--- Textabschnitt ---
════════

Der Beginn der Neuzeit vor 500 Jahren und die nachhaltige Erschütterung des damaligen gesellschaftlichen Gefüges änderte die damalige Einstellung grundlegend: Das irdische Leben erlang eine neue Wichtigkeit und die „gottgegebene Ordnung“ wurde zunehmend hinterfragt. Als Meilenstein in dieser Entwicklung gilt das Buch „Leviathan“ (veröffentlicht 1651) des englischen Philosophen Thomas Hobbes. Die in diesem Buch skizzierte Gesellschaft war keinesfalls gottgegeben. Vielmehr galt der Mensch als ein Wesen, dass alles zerstörte, das sich ihm in den Weg stellte. Da dieser Urzustand (keine Ordnung, sondern das Chaos) unerträglich ist, musste sich der Mensch auf Gesetze einigen und Freiheiten abgeben. Der menschliche Selbsterhaltungstrieb und nicht Gottes Wille führte zum Staat, so die damalige Provokation von Hobbes.

════════

--- Bereitgestellte Daten ---
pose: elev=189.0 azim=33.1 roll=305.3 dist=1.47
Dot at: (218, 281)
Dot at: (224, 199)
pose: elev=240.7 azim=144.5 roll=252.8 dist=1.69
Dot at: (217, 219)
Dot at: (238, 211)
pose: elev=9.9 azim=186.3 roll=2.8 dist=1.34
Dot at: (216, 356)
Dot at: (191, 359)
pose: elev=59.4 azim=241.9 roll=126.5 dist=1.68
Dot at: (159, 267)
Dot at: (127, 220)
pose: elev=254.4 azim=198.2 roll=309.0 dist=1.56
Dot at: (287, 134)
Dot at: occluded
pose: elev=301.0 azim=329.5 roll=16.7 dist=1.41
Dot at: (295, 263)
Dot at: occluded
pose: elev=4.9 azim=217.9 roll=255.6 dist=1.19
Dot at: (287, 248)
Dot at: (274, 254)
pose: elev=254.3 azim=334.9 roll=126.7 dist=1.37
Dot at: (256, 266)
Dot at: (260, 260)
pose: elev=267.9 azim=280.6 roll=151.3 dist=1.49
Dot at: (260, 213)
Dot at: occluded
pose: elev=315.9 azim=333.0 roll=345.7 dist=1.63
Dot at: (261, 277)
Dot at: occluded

════════

--- Aufgabenreihe ---
a. Führe aus dem Textabschnitt über Hobbes alle Stellen auf, an denen eine Form des Adjektivs „damalig“ steht, jeweils zusammen mit dem Artikel und dem Substantiv, zu dem es gehört.
b. Setze den Textabschnitt über Hobbes und sein Buch „Leviathan“ im Anschluss an seinen letzten Satz fort.

--- Antworten je Aufgabe ---
a.
- des damaligen gesellschaftlichen Gefüges
- die damalige Einstellung
- die damalige Provokation

b.
So entlarvend Hobbes Darstellung auch war, die damals beginnende Menschenrechtsbewegung konnte sich mit einem Gedanken nicht anfreunden: dem negativen Menschenbild. Die Vertreter des Menschenrechtsgedankens waren immer leise Optimisten: Der Mensch ist zwar nicht unschuldig, aber auch nicht völlig verdorben. Sehr optmimistisch war Jean-Jacques Rousseau, der mit seinem 1762 erschienenen Buch „Der Gesellschaftsvertrag“ ebenfalls ein bahnbrechendes Werk der Aufklärung. Dieser „Aufbruch des Menschen aus der selbstverschuldeten Unmündigkeit“ (in der Formulierung des deutschen Philosophen Immanuel Kant) brachte wesentliche Bausteine für das Gebäude der Menschenrechte.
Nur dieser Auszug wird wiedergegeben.